Kelvin Hughes, however, feels that his charge heads towards his biggest test as a horse still on the upgrade.
He says: “The [negative] comments are all part of racing – and it sells newspapers.
“We’ve never lost faith or confidence in the horse. He’ s such a genuine horse, he doesn’t know any other way but to try, that’s why he comes up the hill so well.”
Kelvin Hughes adds: “Of course, we’ll be thrilled if he’s placed. We love it when our friends win and always celebrate together. But you can’t be in this game and not be competitive.
“We invest a lot of time, money and commitment into the horses, and of course it’s not just for you; we’ll have everyone with us at Cheltenham, from the stable staff to the farrier, trainer and friends. They all want him to win, too.

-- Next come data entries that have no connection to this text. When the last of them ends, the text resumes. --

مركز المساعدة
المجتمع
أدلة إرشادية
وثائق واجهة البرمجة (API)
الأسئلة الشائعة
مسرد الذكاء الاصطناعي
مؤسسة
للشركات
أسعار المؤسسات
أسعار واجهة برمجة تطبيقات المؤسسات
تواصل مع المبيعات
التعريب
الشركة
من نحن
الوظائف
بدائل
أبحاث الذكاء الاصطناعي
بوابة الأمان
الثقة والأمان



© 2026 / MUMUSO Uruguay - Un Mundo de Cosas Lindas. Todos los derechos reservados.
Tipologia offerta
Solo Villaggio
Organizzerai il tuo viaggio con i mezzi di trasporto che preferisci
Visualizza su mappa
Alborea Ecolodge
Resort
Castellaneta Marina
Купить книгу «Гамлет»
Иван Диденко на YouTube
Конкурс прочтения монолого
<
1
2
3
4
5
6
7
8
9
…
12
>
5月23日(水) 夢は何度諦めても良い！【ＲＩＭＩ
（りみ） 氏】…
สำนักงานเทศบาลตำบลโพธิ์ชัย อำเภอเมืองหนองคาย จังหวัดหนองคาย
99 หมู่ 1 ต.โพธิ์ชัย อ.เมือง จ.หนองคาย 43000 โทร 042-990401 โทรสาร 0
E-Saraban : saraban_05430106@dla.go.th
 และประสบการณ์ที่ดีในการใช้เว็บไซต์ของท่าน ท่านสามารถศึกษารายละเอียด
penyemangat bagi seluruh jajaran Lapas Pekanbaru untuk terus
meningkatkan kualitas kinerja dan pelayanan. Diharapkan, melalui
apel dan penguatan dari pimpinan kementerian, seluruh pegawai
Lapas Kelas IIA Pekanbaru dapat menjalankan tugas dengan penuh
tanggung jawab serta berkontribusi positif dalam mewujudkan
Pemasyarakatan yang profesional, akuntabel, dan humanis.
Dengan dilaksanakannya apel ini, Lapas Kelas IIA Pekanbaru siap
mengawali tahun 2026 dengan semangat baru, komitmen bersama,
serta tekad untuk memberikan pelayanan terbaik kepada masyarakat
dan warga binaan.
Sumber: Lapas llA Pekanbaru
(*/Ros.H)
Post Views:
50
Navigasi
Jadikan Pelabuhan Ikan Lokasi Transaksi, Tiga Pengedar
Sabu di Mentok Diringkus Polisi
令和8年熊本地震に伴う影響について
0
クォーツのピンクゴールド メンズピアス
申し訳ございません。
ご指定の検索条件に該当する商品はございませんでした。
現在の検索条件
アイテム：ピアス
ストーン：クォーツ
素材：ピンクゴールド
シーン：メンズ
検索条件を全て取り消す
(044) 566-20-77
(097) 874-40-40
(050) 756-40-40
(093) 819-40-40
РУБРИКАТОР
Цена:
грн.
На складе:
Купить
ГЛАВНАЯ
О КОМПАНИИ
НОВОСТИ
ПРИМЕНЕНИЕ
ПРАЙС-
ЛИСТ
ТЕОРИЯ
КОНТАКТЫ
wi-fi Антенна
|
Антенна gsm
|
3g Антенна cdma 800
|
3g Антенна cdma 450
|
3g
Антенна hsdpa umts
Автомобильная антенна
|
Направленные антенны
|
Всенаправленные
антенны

“At the end of the day you have to be quite British about it but underneath you hurt when you don’t win – and if you don’t then you shouldn’t be in this game, should you?”
If there is one regret about the Santini story for Kelvin Hughes it is that his good friend, Anthony Speelman, will not be a co-owner with him on Gold Cup day.
On the recommendation of Kelvin Hughes, Speelman took a share in Santini before he ran as a novice. Yet after Nicky Henderson decided the gelding wasn’t ready to stand up to full-time training, and advised going down the point-to-point route instead, Speelman had his money returned.
“A year later everything had changed,” Kelvin Hughes says. “How do you value a horse like that when he starts winning?
“But I’m sure we’ll have another one together and I know that Anthony will be standing right next to me in our box at Cheltenham, cheering on Santini in the Gold Cup.”